DataStage® flows are the design-time assets that contain data integration logic.

You can create an empty DataStage flow and add connectors and stages to it or you can import an existing DataStage flow from an ISX file.

The basic building blocks of a flow are:
  • Data sources that read data
  • Stages that transform the data
  • Data targets that write data
  • Links that connect the sources, stages, and targets

Palette and canvas in IBM DataStage

DataStage flows and their associated objects are organized in projects. To start, open an existing project or create a new project.

Creating a DataStage flow by individually adding connectors and stages

To create a DataStage flow by individually adding connectors and stages, complete the following steps.

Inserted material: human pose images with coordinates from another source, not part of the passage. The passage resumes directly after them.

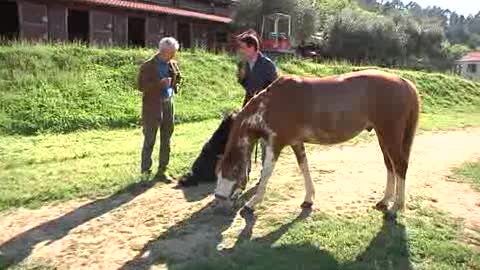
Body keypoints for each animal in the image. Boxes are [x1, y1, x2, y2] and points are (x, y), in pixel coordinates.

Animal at [215, 69, 420, 217]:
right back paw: (385, 201)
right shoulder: (296, 142)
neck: (272, 103)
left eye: (232, 171)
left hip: (389, 135)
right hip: (382, 136)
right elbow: (304, 167)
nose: (219, 200)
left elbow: (266, 173)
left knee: (400, 165)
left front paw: (251, 204)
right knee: (390, 165)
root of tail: (404, 82)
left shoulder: (276, 143)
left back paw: (396, 208)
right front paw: (308, 199)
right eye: (217, 172)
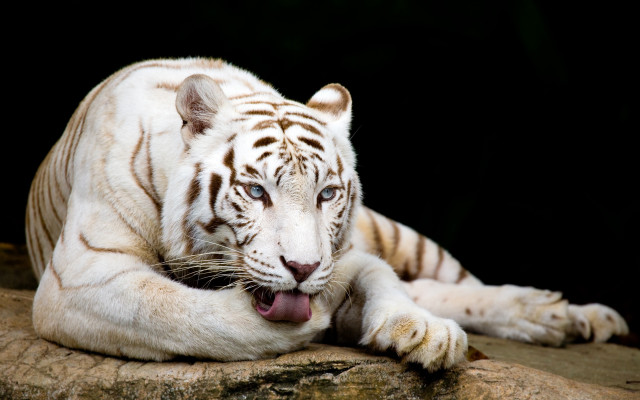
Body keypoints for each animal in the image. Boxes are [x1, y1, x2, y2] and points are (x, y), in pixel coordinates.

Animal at [25, 58, 628, 372]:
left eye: (327, 195)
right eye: (256, 191)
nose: (303, 269)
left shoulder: (350, 254)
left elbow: (383, 280)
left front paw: (425, 332)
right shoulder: (81, 276)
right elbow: (177, 312)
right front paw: (313, 322)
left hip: (397, 234)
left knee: (453, 283)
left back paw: (567, 315)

  1. Open an existing project or create a project.
  2. Click Add to project + and select DataStage flow or select New DataStage flow + in the DataStage flows section of the page.
  3. Add a name and optional description for the new flow on the New tab of the New DataStage flow page.
  4. Drag connectors or stages from the palette onto the canvas as nodes and arrange them as you like. Connect these nodes on the canvas by clicking the arrow icon on a node and dragging it to the node you want to connect to.

    This action creates a link between the nodes.

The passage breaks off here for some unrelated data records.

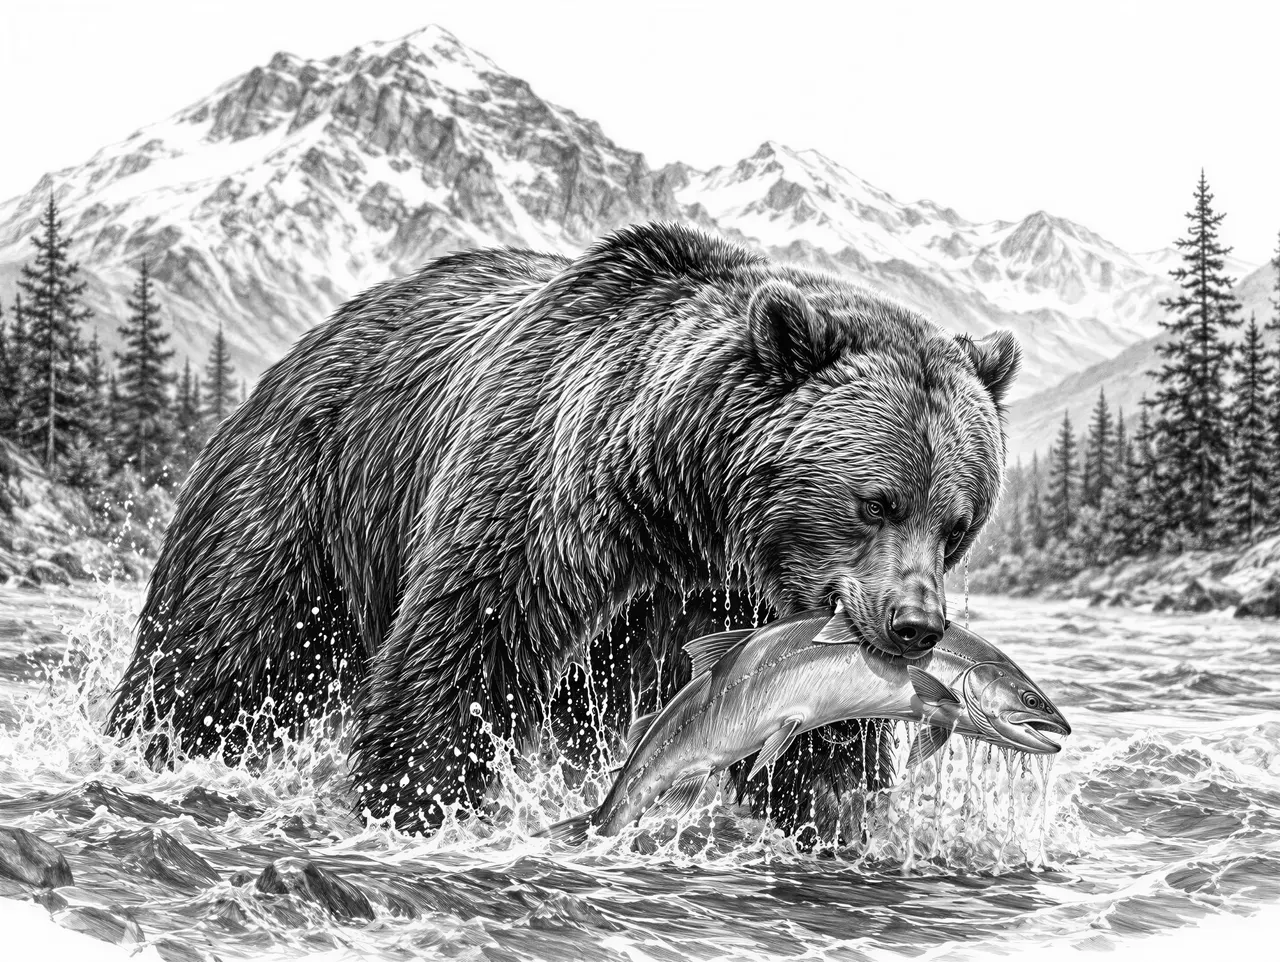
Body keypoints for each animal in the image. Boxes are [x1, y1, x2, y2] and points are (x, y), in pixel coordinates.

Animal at [108, 222, 1019, 837]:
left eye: (957, 523)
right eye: (877, 502)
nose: (915, 625)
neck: (687, 504)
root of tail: (310, 339)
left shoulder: (762, 615)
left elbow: (814, 741)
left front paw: (833, 820)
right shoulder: (549, 506)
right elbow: (460, 654)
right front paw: (415, 803)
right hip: (303, 496)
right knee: (221, 654)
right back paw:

    Note: The connections that you add to the flow must be created already in the project that you are working in. For more information, see Adding connections to projects.
  5. Double-click a node to open up its Details card, where you can specify configurations and settings for the node.
  6. Click Run when you are done setting up the flow.

    The flow is automatically saved, compiled, and run. You can view logs for both the compilation and job run.

After the flow is compiled into a job, you can re-run the job, set a schedule, monitor the job, and update the environment that you want to run it in. For more information about running jobs, see Creating, scheduling, and running jobs. For more information about updating the DataStage environment where you want your jobs to run, see Creating instance and environments in DataStage.

Editing a DataStage flow

You can use the following actions to edit a DataStage flow.

  • Drag a stage or connector and drop it on a link between two nodes that are already on the canvas. Links are automatically added for the new node and columns are automatically propagated. Click Run again to see the results.
  • Manually detach and reattach links from nodes on the canvas by hovering your pointer over them and clicking the end points of the links.
  • Drag a stage or connector from the palette and drop it onto a link that is already on the canvas. The stage or connector is automatically linked to the node on either side of it and the columns in the DataStage flow automatically propagated.

Writing and reading persistent data

Use persistent storage mounted at /px-storage whenever writing data from a stage to ensure all parallel processes running on the conductor or compute pods can access the data. Paths that are local to individual pods such as /tmp are not recommended.

Creating a new DataStage Component

You can collect a set of stages and connectors to reuse in DataStage flows by creating a new DataStage component. Use subflow components to collect a set of stages and connectors to reuse in DataStage flows and jobs.

  1. Open an existing project or create a project.
  2. Click Add to the project + and select DataStage component from the available asset types.
  3. Select Subflow as the DataStage component type.

You can manage all your DataStage components from the Assets tab.